Of that, £835m came into through the wealth management and discretionary space, with Martin Cholwill’s UK Equity Income Fund of particular interest. The group boasts it is the only fund in the IMA UK Equity Income sector to beat its peer group average in each of the last five calendar years. The group’s fixed income franchise was a further contributor to inflows.
The remaining £1.66bn was through a number of institutional mandates, through strong links with the charity and further education sectors.
Gross inflows totalled £3.9bn – almost a 70% increase on last year’s figure of £2.3bn.
RLAM AUM up 11%
RLAM assets under management rose 11% from £47.55bn at the end of December 2012 to £52.95bn.
Total group AUM were up 48% on last year, now at £73.6bn, including the £20.5bn of fnuds acquired through the acquisition of Co-operative Asset Management Limited in July 2013.
Platform Ascentric reported net new assets of £1.68bn over the year, compared with 2012’s £1.21bn, which it said was down to the improved economic conditions and suggested the RDR had “refocused” the adviser community, which it said led to greater demand for platform services in 2013.
That saw Ascentric’s 43% increase in total assets under administration, now £7.3bn, grow its market share of the UK platform space.
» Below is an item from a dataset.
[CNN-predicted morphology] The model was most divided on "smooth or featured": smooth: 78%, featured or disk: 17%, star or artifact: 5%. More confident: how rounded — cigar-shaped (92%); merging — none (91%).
It added that a record 800 new adviser firms signed up to the platform, which it said put it in a strong position coming into 2014.
Continued support post-RDR
Royal London said the group would continue to invest in proposition and service quality to support the adviser channel in the post-RDR environment.
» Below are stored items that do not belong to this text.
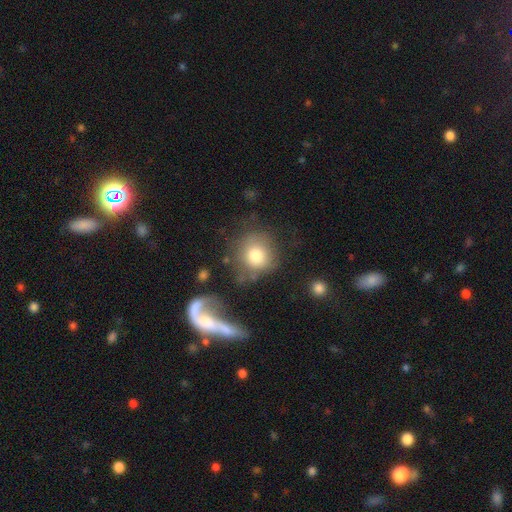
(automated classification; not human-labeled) Smooth or featured?
  - smooth: 76% *
  - featured or disk: 14%
  - star or artifact: 10%
How rounded?
  - round: 85% *
  - in between: 14%
  - cigar-shaped: 1%
Merging?
  - none: 63% *
  - minor disturbance: 18%
  - major disturbance: 11%
  - merger: 8%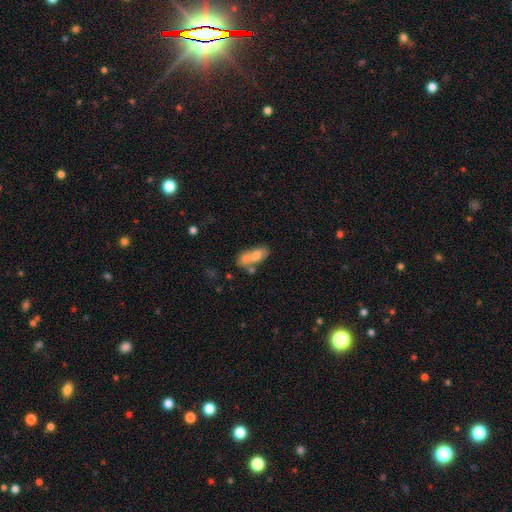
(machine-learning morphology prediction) A smooth galaxy with no disk features (66%) that is in between round and cigar-shaped (80%).

Vote fractions:
- Smooth or featured? smooth: 66% / featured or disk: 26% / star or artifact: 8%
- How rounded? in between: 80% / cigar-shaped: 14% / round: 6%
- Merging? merger: 52% / none: 29% / minor disturbance: 12% / major disturbance: 7%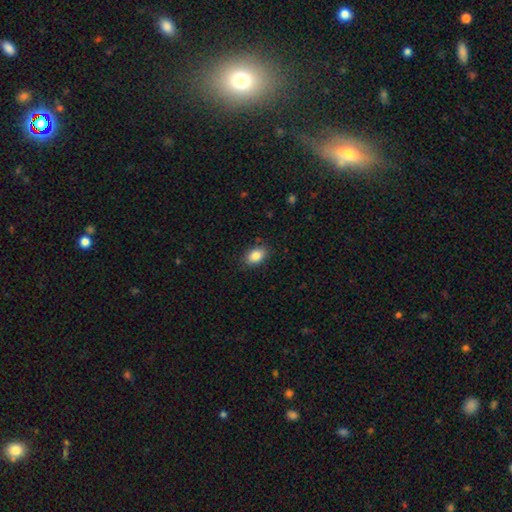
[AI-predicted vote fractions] Q: Smooth or featured?
A: smooth (85%); runner-up: star or artifact (8%)
Q: How rounded?
A: in between (85%); runner-up: round (14%)
Q: Merging?
A: none (86%); runner-up: minor disturbance (11%)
Phil Loney, group chief executive of Royal London, said: “Overall new business performance in 2013 was strong, with significant year on year gains in pensions and investments. It is particularly pleasing that we have achieved strong new business performance across our range of pension, drawdown, wrap platform and asset management offerings.
“The Retail Distribution Review reforms have led many intermediaries to rework their business models. The market's focus is now firmly on the quality of products and service offered by providers rather than on levels of commission, and Royal London has benefitted from this as we continue to build a more customer centred business.”